Chronic pain is a significant health problem in older people. Easy-to-use measures of pain help detection and assessment of pain in general practice.
To assess the subjective ease of use of self-report tools of pain among older home-dwelling people.
Independently living people aged 75, 80 and 85 years subject to communal preventive home visits with chronic pain were invited to a clinical pain examination. At the visit subjects were asked to assess their pain with 4 self-report tools; VAS (visual analog scale), NRS (numerical rating scale), PainDETECT and BPI (brief pain inventory), and at the end report the subjective ease of use for these measures.
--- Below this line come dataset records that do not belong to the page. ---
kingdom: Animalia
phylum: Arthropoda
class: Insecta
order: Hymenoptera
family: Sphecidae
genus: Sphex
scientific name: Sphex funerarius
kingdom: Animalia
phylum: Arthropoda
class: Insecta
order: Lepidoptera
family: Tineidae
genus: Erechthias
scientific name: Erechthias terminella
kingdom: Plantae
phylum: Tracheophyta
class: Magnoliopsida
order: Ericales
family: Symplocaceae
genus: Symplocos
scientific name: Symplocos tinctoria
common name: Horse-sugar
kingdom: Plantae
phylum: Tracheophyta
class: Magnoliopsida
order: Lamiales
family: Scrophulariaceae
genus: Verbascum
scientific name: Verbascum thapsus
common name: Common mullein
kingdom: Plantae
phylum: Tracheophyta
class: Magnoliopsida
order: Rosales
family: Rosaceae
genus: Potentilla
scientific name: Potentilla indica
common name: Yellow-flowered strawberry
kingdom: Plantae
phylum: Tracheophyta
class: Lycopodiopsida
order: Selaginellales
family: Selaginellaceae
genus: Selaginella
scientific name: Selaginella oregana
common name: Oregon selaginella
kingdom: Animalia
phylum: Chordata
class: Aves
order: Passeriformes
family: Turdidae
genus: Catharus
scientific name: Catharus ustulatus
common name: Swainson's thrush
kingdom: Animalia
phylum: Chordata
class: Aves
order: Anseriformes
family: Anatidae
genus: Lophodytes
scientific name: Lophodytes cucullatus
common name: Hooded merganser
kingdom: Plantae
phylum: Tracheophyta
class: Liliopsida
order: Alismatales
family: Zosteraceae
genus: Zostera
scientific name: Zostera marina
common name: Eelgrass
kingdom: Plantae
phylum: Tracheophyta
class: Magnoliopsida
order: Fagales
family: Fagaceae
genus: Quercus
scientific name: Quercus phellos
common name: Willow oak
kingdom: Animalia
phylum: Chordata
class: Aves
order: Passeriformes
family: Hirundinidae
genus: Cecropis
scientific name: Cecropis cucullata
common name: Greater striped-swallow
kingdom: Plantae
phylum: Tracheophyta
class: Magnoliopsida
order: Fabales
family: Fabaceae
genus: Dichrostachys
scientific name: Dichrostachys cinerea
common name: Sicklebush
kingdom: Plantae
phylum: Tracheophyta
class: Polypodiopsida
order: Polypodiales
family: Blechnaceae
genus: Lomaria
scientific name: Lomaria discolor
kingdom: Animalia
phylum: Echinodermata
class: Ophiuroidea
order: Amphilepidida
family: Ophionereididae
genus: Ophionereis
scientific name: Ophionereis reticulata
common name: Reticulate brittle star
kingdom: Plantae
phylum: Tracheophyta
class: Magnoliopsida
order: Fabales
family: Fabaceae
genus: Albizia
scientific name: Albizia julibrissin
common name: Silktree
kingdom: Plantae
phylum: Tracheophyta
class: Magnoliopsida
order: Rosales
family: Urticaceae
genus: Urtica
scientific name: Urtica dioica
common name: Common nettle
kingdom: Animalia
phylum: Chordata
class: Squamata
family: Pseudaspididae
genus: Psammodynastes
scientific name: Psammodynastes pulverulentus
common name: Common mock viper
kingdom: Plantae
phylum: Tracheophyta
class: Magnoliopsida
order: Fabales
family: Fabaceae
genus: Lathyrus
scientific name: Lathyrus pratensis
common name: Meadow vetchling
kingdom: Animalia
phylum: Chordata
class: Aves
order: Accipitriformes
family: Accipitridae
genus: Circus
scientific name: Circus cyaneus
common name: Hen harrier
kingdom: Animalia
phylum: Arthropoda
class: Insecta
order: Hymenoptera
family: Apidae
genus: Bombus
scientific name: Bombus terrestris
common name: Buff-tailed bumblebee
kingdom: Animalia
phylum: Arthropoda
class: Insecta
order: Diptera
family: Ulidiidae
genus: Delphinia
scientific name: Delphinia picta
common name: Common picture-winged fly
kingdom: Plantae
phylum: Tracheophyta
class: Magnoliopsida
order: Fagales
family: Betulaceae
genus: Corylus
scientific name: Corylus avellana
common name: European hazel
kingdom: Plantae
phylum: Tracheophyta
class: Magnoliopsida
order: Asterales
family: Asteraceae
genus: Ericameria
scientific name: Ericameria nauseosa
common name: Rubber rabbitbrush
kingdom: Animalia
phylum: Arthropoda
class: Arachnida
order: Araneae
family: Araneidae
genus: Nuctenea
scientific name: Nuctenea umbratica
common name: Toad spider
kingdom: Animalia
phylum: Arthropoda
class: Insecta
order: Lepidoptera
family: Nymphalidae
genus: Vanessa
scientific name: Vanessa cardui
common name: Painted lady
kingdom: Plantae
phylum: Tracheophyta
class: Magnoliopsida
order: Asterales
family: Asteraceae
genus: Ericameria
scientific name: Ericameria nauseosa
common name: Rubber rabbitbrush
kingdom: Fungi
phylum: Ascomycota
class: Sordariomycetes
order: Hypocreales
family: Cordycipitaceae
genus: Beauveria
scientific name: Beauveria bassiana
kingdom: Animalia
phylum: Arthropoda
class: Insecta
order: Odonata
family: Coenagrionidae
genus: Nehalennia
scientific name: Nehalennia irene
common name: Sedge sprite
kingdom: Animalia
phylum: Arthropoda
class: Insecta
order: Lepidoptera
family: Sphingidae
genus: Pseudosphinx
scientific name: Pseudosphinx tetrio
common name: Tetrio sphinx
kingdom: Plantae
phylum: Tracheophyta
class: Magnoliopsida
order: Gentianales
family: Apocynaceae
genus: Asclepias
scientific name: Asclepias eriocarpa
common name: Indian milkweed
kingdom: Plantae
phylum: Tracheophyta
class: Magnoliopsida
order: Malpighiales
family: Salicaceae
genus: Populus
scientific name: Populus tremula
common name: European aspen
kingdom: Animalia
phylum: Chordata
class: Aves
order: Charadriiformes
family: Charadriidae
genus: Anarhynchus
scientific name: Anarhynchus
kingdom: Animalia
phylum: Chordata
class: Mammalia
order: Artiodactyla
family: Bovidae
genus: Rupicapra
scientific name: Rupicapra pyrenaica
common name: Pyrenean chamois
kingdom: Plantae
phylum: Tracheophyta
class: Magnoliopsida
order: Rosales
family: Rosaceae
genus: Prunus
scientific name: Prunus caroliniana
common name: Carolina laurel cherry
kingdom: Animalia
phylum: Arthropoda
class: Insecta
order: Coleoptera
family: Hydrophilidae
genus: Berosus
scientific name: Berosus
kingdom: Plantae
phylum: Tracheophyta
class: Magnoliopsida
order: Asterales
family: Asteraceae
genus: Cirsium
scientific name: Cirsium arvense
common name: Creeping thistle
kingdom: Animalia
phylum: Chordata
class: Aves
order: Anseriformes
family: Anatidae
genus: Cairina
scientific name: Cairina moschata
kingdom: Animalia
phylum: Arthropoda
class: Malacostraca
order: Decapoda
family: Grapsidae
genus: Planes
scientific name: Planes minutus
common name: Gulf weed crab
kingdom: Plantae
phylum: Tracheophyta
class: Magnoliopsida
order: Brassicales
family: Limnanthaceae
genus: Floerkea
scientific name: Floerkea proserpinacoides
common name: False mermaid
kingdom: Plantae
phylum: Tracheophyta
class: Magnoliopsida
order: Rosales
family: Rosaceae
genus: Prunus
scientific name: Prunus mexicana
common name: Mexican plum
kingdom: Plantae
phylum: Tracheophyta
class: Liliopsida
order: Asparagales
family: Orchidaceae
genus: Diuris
Altogether 106 subjects (28 males, 78 females) consented to participate in the clinical study. Musculoskeletal pain was the most common cause of chronic nociceptive pain, being present in 88 (83%) subjects. The most common manifestations were spinal disorders and osteoarthritis of the hip or knee. The multidimensional pain scales (PainDETECT and BPI) were rated easier to use than the unidimensional measures (VAS and NRS), although all the measures were assessed as "quite easy" to use in general. In comparison with the other measures, PainDETECT was significantly easier to use. Low MMSE explained the difficulty of using PainDETECT.
The VAS, NRS, PainDETECT and the BPI appear to be suitable pain measures to use for older community-dwelling people in general practice.